PPh atas bunga deposito dalam dollar AS berkisar 0-10 persen, bergantung pada jangka waktu penempatan. Adapun devisa ekspor dalam deposito rupiah dikenai tarif 0-7,5 persen. Semakin lama devisa ekspor bertahan di dalam negeri, PPh semakin kecil.
Di tengah gejolak ekonomi global, Indonesia membutuhkan tambahan cadangan devisa untuk membiayai utang dan memperkuat nilai tukar rupiah terhadap dollar AS. Dalam berbagai pertemuan, pelaku usaha diminta menyimpan devisa ekspor lebih lama di dalam negeri dan mengonversinya ke rupiah.
Per Jumat (25/1/2019), nilai tukar berdasarkan kurs referensi Jakarta Interbank Spot Dollar Rate Rp 14.163 per dollar AS. Adapun cadangan devisa RI per 31 Desember 2018 sebesar 120,7 miliar dollar AS.
Kendati ditempatkan dalam negeri, pemerintah menjamin eksportir tetap bisa menggunakan devisa hasil ekspor untuk pinjaman luar negeri, impor bahan baku, keuntungan atau dividen, dan keperluan lain untuk penanaman modal. Eksportir juga tidak diwajibkan mengonversi devisa dari dollar AS ke rupiah atau menjual ke negara.
Nantinya, devisa ekspor sumber daya alam harus dilaporkan dalam sistem keuangan dan ditempatkan di rekening khusus pada bank devisa dalam negeri. Penempatan di rekening khusus wajib ini dilaksanakan paling lambat akhir bulan ketiga atau 90 hari setelah pendaftaran pemberitahuan ekspor.
Pengembangan kebijakan
Dekan Fakultas Ekonomi dan Bisnis Universitas Indonesia Ari Kuncoro berpendapat, upaya untuk menarik devisa ekspor ke dalam negeri masih bisa dikembangkan. Misalnya, bekerja sama dengan perbankan milik badan usaha milik negara yang membuka cabang di luar negeri. Eksportir bisa menyimpan devisa di bank BUMN itu tanpa harus kembali ke Indonesia.
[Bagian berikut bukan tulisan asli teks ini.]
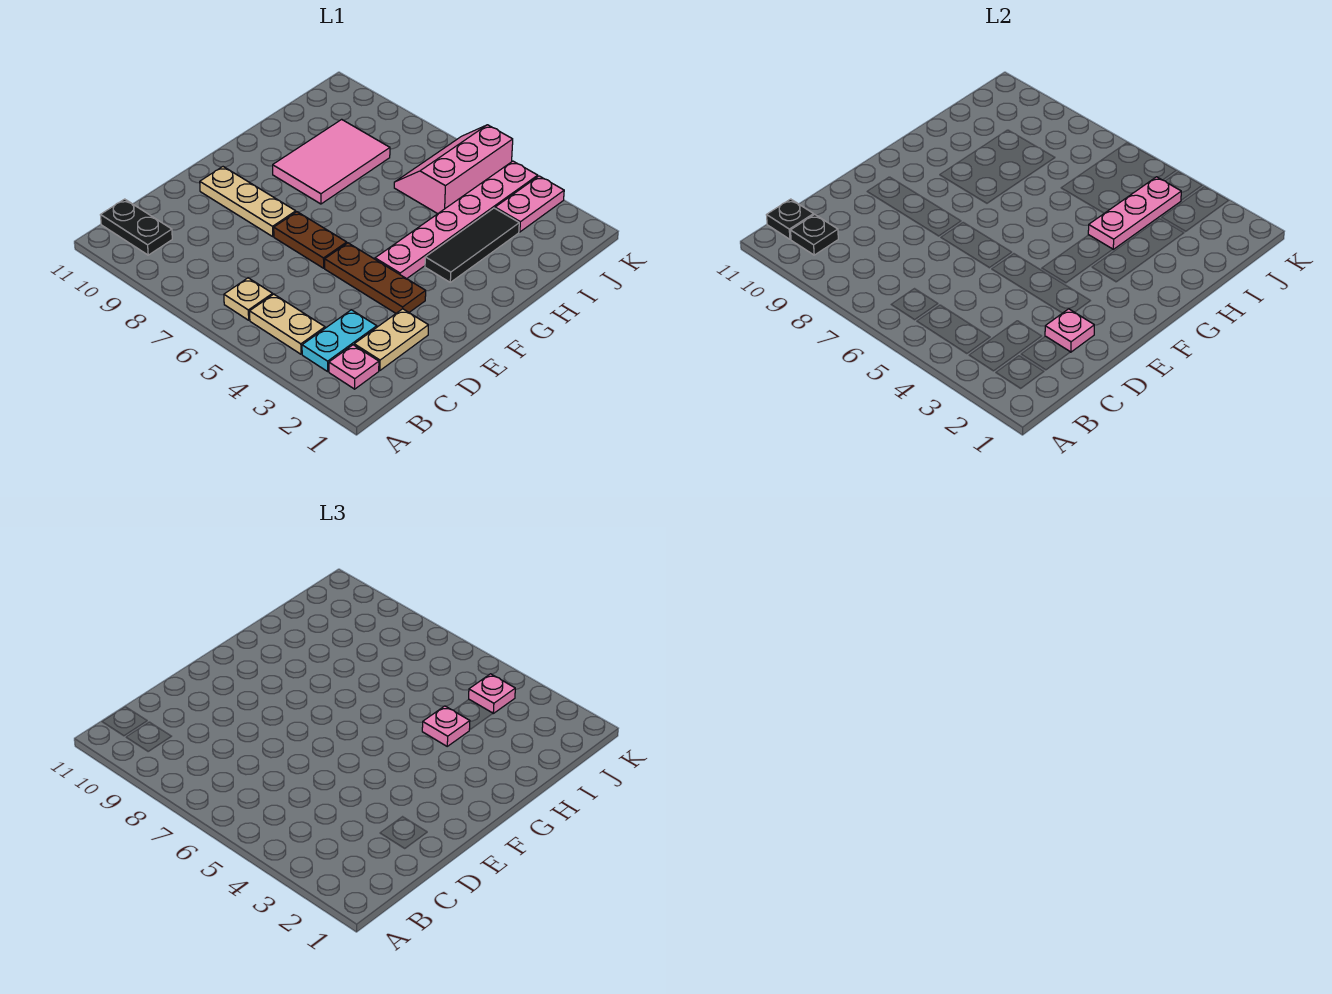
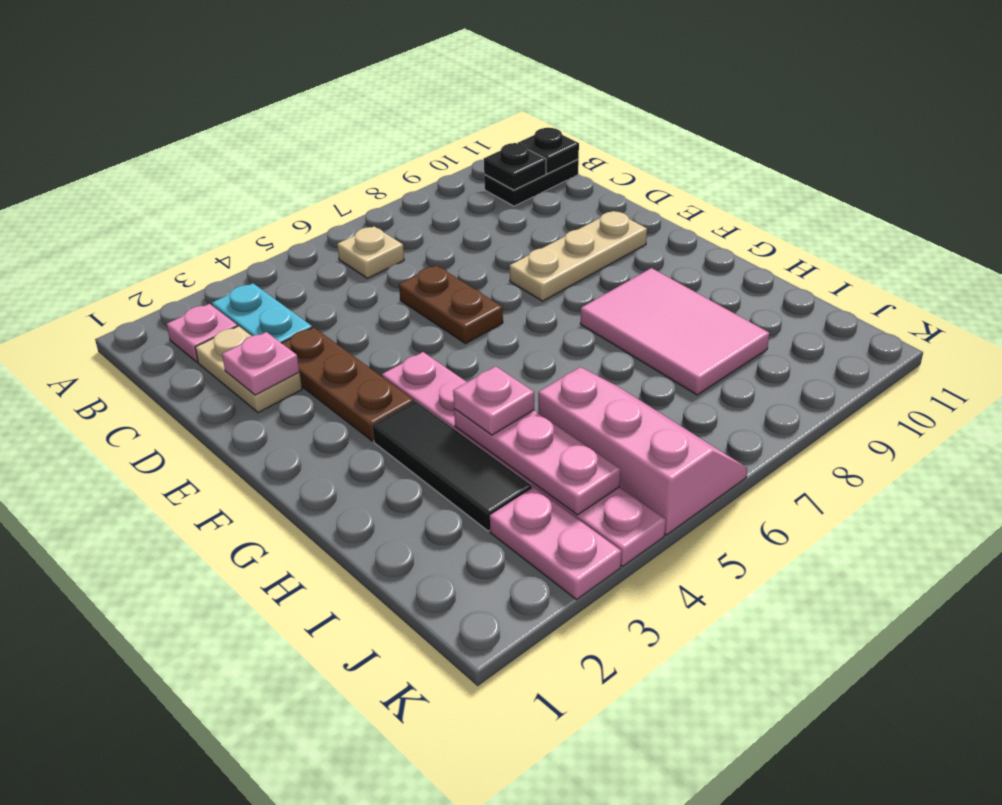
tan 1x2 plate [250,294,325,354] -> none
brown 1x3 plate [325,243,426,313] -> brown 1x3 plate turned to [282,327,414,441]
brown 1x2 plate [274,212,347,268] -> brown 1x2 plate turned to [399,265,503,344]
pink 1x1 plate [469,674,515,713] -> none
”Devisa bisa disimpan di bank BUMN dan bisa dikirim ke Indonesia sewaktu-waktu untuk alat penopang rupiah. Kalau butuh biaya pengiriman, bisa diambil dari bank tersebut,” kata Ari.
Selain eksportir komoditas sumber daya alam, pemerintah dapat membidik perusahaan manufaktur. Selama ini, mereka tidak menyimpan devisa di dalam negeri karena butuh untuk impor bahan baku. Oleh karena itu, masa simpan devisa perusahaan manufaktur mesti lebih pendek dari 6 bulan. Sistem bisa dibuat lebih fleksibel agar eksportir tertarik dan percaya kepada pemerintah.
Untuk mengoptimalkan insentif pajak dan devisa, Kementerian Keuangan dan Bank Indonesia juga mengintegrasikan data dan informasi devisa terkait dengan ekspor-impor. Sinkronisasi data dilakukan melalui sistem monitoring devisa terintegrasi seketika atau disingkat Simodis.
Secara teknis, Simodis akan mengintegrasikan aliran dokumen, barang, dan uang melalui dokumen ekspor dan impor dari Direktorat Jenderal Bea dan Cukai dan data nomor pokok wajib pajak (NPWP) dari Direktorat Jenderal Pajak serta data dari Bank Indonesia.